Landline - Rainbow Rowell
Source: Courtesy of Orion via Netgalley
Georgie McCool knows her marriage is in trouble. That it's been in trouble for a long time. She still loves her husband, Neal, and he still loves her - but that almost seems besides the point now.
Two days before they're supposed to visit Neal's family in Omaha for Christmas, Georgie tells him that she can't go. She's a TV writer, and something's come up on her show; she has to stay in Los Angeles. She knows that Neal will be upset with her - he is always a little upset with her - but she doesn't expect to him to pack up the kids and go home without her.
When her husband and the kids leave for the airport, Georgie wonders if she's finally done it. If she's ruined everything.
That night, Georgie discovers a way to communicate with Neal in the past. It's not time travel, not exactly, but she feels like she's been given an opportunity to fix her marriage before it starts...
Is that what she's supposed to do?
Or would Georgie and Neal be better off if their marriage never happened?
For so long I have been wanting to read a Rainbow Rowell book. I was constantly told I would find a sharp quick wit and a way with words that romance becomes something else. So, I started with Landline.

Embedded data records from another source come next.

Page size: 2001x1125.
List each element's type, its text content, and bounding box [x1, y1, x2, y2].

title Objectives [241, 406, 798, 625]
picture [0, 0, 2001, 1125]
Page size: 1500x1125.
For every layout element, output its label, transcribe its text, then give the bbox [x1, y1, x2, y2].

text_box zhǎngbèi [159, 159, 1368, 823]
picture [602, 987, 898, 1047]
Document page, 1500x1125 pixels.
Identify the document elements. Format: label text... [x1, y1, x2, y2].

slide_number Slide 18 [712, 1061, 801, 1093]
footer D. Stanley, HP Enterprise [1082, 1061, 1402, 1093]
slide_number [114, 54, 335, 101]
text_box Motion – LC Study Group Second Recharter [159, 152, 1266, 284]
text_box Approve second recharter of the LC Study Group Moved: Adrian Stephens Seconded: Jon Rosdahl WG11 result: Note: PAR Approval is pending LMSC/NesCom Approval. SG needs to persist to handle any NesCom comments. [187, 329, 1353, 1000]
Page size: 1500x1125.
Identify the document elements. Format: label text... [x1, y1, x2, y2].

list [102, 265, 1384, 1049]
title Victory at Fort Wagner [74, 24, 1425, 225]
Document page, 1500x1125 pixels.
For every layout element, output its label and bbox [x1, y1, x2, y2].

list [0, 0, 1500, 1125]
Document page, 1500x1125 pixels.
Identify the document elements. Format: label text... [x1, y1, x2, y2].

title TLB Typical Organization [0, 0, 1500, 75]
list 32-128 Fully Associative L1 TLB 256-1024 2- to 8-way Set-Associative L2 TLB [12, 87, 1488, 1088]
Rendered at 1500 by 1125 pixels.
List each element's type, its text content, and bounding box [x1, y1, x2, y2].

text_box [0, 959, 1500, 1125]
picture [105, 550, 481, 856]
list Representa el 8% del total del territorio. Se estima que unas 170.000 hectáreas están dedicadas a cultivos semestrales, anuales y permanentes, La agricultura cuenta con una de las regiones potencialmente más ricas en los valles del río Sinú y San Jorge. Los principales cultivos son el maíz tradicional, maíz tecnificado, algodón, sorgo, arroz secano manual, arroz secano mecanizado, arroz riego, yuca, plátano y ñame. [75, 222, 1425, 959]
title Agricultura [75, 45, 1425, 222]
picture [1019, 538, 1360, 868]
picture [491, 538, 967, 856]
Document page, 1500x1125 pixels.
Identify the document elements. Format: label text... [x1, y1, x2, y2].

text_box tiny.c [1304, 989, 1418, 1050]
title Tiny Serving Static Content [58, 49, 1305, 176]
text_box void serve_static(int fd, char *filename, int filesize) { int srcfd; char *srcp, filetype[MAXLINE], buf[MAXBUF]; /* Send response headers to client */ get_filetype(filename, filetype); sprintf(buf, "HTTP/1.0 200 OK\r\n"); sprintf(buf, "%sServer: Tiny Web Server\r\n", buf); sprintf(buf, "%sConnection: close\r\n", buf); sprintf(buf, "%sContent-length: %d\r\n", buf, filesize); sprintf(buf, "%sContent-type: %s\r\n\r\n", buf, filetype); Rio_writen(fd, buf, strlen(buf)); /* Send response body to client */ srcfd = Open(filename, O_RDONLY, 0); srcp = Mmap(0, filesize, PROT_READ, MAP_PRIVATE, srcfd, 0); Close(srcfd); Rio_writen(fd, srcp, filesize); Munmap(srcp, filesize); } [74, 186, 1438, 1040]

I have to admit I am a bit disappointed. I was so excited about this book. The blurb was great, the concept to the story was interesting, and the cover quirky, what's not to love right? I found it to be flat. That's all I can say flat. The characters didn't bring enough to the table for me to be able to form any type of connection. The overall use of the Landline telephone had me wondering how, why, what, when? You know that sort of thing. I expected a bit more with it and I know that's my own fault for having so high expectations though. I don't know I just don't like feeling left after reading a book. Like I've missed something you know?
To give credit where credit is due though, I did enjoy it and it had some beautiful lines in it. The depth into the romance of Georgie and Neal saved the book for me. I know that sounds strange because basically that is the whole point of the book, but what I mean is how we got to see the buildup of the relationship from the start. Without me being able to connect with the characters, well that is really pretty hard. But Rainbow Rowell does have a way with words that bring you deep into the core of love. For that reason alone, I have to say it's a good read. There is a little paragraph in it about love that really did convey how I think about love.
Wasn't that the point of life? To find someone to share it with? And if you got that part right, how far wrong could you go? If you were standing next to the person you loved more than everything else, wasn't everything else just scenery?
How true is that?
So, overall I think Landline is a book totally worth a read.